Regardless if you're now or old to Clojure, you can watch this video and get the picture (pun intended) of how to use this project.
(See src/pez/x_meta/compose_yt_gh.clj for a version of the app tha created the thumbnail used on Youtube, as well as ^that^ thumbnail.)
If you are new to Clojure, these are the things you need:
- Java (I can recommend sdk-man for installing Java)
- The Clojure CLI
- An editor with Clojure support (I use VS Code with Calva)
- Some basic Clojure knowledge. Specifically:
- How to start a REPL and connect it to your editor
- How to evaluate/load Clojure files in the REPL, using your editor
- How to evaluate Clojure forms (expressions/pieces of Clojure code) in your editor
A way to gain that basic Clojure knowledge is watch that video. And to install Calva in VS Code, and then issue the command Calva: Fire up the Getting Start REPL. (Once you have Java and Clojure installed.)
If VS Code is not your cup of tea. Check my Getting Started with Clojure Guide out anyway. It has some links to other Clojure learning resources.
Membrane is A Simple UI Library That Runs Anywhere, created by Adrian Smith, @phronmophobic. It may seem as a bit of overkill to use it for just placing some text on an image? I'd say it isn't. Even if I don't need a lot of the UI framework things in Membrane, it's very lightweight and performant and has the right API and philosophy for making this kind of task easy and fun to solve. Laying out text is not simple to solve without a good library. The text layed out here has these requirements:
- The title, author, and description should be layed out vertically, with some gap between them
- We want to style the texts some, bold for the title, italics for the author, and we want to choose fonts freely.

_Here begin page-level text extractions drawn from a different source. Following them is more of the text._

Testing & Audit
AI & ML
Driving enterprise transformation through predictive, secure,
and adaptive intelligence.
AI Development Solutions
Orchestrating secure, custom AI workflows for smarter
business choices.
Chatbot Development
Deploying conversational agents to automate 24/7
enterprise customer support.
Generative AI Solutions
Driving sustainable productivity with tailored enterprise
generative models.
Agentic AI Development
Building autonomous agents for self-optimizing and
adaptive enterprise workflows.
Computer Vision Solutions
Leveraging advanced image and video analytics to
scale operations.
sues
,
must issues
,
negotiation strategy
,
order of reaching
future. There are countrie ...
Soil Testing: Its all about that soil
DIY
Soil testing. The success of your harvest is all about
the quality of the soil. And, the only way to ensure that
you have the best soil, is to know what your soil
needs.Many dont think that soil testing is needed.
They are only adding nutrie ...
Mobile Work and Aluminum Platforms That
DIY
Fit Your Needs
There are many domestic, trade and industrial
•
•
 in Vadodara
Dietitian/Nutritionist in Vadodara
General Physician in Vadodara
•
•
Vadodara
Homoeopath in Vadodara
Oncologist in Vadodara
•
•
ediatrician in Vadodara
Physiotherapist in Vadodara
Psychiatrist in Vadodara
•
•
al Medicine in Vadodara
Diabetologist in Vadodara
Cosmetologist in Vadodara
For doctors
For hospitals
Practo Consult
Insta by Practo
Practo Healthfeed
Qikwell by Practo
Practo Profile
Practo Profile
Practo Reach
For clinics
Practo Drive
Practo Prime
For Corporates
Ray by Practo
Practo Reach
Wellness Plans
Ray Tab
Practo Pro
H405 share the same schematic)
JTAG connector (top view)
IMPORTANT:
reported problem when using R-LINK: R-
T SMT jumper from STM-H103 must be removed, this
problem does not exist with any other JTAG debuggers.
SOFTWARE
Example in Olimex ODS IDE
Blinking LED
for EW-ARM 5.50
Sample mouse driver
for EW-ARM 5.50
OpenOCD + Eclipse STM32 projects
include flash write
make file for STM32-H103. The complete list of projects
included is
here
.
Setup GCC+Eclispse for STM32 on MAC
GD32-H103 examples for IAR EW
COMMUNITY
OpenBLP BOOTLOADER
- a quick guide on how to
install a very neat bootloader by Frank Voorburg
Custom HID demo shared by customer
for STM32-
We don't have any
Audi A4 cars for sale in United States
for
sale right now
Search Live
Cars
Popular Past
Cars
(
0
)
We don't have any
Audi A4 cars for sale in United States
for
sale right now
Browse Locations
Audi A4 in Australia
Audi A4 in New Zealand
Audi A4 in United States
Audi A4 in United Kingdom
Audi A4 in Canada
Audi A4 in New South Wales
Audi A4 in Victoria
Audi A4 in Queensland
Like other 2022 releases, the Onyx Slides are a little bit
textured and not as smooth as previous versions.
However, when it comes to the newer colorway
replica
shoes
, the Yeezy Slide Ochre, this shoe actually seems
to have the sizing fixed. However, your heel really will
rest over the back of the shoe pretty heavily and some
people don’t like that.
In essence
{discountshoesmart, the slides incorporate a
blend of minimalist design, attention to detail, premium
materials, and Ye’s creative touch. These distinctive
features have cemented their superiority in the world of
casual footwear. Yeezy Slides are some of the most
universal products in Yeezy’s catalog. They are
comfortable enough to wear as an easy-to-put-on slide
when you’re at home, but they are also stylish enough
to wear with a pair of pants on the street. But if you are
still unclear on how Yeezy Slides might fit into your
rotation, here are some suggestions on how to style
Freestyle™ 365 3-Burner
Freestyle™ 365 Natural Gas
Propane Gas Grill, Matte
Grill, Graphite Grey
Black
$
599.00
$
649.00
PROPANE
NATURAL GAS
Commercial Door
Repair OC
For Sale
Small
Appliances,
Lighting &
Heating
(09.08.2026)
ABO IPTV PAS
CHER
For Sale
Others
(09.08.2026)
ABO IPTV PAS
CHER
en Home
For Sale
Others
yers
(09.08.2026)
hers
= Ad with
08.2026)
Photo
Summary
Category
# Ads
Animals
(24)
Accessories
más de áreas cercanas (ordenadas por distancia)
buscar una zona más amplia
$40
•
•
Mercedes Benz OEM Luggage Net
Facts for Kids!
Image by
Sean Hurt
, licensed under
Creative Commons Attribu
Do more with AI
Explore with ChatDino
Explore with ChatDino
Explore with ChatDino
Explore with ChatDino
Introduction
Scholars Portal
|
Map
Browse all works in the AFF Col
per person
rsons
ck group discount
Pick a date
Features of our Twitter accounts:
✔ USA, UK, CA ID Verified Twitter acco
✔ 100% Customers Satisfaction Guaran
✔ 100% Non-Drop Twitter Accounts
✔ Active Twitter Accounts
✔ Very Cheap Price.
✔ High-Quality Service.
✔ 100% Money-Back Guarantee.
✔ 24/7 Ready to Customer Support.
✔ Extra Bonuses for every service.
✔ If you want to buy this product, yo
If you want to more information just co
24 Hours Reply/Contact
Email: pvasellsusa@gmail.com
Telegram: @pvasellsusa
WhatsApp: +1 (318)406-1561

- The title and the description can be longer than what fits the width of the image, and then the text should break and continue below.
- When text breaks up in several lines, the whole text block gets higher
- The overlay is placed with a fixed margin to the bottom
The last two items can get a tricky, but with Membrane it is both simple and easy. Membrane also solves the other requirements beautifully. In addition to this, the layout and composition of views in a UI fits well for the layout and composition we need for the image. With Membrane, the image and texts gets to be UI elements and very straightforward to compose.
Perhaps the most important part is the interactivity it provides. When running the composition in the Membrane UI, it gets fully reactive to changes in all code that build it up. And you can inspect everything about the app (composition) as it is running. It may be among the most interactive programming I have ever experienced, tbh.
I hope you will try this and enjoy. Please don't hesitate to use the issues in this repository to ask for help, any questions, or suggest improvement.
I, Peter Strömberg aka PEZ, hereby declare the code in this repository as being free as in beer, and free as in liberty. Use the code as you wish, at your own risk.